Empirical evaluations demonstrate the remarkable improvements in computational efficiency. Specifically, when employing Subsampling MCMC, sampling efficiency significantly surpasses that of standard MCMC. The efficiency gains are most pronounced in scenarios involving substantial datasets due to the subsampling method's ability to maintain a bounded variance in the log-likelihood estimates, which is crucial for effective pseudo-marginal MCMC methodologies.

Interestingly, this framework not only surpasses traditional MCMC in performance but also outperforms existing subsampling methods. The theoretical analysis corroborates these empirical findings, depicting the reduced error rates via extensive statistical derivations. For instance, with a subsample size $m = O(n^{1/2})$ , where $n$ is the full data size, the framework achieves a significantly reduced perturbation error rate in the perturbed posterior.

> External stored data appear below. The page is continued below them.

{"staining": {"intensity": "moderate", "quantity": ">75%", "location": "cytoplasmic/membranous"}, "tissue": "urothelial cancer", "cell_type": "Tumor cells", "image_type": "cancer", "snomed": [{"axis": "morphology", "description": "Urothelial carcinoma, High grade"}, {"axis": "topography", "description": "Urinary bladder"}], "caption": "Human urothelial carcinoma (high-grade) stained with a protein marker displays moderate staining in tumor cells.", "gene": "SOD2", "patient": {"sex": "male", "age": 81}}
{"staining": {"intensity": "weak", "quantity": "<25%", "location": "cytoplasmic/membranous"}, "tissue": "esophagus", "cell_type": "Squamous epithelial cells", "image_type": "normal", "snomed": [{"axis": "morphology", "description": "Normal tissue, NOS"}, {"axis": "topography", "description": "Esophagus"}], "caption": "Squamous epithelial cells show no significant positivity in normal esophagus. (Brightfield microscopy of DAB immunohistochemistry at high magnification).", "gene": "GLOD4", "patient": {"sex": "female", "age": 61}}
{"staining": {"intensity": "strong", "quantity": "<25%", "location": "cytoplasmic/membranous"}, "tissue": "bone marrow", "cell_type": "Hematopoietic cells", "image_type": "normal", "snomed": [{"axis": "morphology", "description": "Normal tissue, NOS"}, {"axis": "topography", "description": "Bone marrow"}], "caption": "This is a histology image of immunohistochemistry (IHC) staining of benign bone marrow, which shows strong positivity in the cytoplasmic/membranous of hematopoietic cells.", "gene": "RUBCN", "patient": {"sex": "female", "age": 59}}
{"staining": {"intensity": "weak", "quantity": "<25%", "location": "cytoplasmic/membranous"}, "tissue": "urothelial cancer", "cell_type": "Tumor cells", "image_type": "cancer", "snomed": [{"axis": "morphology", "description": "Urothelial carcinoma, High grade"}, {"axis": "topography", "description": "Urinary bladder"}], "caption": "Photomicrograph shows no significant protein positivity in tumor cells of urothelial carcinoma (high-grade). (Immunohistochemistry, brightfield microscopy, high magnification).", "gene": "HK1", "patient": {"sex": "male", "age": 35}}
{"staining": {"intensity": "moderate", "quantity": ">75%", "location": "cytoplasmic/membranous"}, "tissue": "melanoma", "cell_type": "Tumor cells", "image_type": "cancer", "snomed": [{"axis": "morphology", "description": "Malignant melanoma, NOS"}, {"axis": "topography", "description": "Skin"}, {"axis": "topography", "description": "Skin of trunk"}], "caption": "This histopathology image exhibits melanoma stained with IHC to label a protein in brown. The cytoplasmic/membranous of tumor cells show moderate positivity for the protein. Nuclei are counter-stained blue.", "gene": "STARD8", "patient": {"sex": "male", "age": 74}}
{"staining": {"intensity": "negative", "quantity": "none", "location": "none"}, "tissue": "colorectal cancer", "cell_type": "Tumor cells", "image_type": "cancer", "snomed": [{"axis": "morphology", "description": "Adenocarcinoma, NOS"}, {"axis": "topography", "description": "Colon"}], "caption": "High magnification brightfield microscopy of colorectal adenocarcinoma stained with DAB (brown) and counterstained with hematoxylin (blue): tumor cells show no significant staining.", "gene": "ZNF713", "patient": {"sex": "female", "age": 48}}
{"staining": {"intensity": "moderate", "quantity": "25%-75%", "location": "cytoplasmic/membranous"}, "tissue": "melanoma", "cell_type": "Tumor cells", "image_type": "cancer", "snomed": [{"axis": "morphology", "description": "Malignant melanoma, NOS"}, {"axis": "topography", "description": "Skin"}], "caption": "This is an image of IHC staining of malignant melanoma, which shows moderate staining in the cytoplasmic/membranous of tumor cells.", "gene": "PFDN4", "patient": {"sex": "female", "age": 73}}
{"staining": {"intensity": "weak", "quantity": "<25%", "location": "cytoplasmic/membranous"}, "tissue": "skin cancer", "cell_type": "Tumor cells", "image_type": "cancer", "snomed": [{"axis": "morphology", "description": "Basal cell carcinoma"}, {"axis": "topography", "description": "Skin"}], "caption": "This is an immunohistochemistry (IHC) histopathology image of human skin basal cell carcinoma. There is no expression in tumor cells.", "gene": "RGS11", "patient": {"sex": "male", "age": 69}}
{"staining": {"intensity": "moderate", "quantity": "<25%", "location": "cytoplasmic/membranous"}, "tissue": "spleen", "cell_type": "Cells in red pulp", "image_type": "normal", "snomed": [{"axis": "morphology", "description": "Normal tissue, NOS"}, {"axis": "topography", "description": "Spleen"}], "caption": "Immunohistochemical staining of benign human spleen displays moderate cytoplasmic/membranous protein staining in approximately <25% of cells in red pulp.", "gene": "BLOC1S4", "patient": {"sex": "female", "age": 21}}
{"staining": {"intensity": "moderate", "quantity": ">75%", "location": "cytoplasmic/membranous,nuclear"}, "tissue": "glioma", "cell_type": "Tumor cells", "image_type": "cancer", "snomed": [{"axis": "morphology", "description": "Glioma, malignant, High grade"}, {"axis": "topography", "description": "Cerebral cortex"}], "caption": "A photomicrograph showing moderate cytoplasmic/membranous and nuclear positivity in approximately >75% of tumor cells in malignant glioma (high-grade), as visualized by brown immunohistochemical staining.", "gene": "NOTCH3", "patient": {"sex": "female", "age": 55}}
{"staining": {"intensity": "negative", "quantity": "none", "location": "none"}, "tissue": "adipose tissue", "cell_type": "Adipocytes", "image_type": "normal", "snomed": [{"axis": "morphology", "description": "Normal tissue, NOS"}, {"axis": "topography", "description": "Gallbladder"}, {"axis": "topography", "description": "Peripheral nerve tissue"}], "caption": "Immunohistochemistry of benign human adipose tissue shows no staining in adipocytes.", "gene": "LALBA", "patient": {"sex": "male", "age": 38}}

Implications and Future Directions

The implications of this work are notable for fields necessitating Bayesian inference on large datasets, such as genetics, rare event simulation, and financial econometrics. By making MCMC more computationally manageable, this method could potentially overhaul the computational processes in practical applications that require rapid iterative sampling from posterior distributions.

Moving forward, the paper's insights into correlating pseudo-marginal variates suggest potential avenues in optimizing MCMC convergence rates further. The authors point towards applying these methods to models with expensive individual likelihood computations, broadening the applicability of Subsampling MCMC.

This work is a significant step toward enabling scalable Bayesian computation, offering robust theoretical underpinnings and demonstrating practical improvements across various empirical benchmarks. Future research might explore adapting this framework for even broader classes of models and consider its integration with advanced proposal mechanisms such as those found in Gibbs sampling and Langevin dynamics.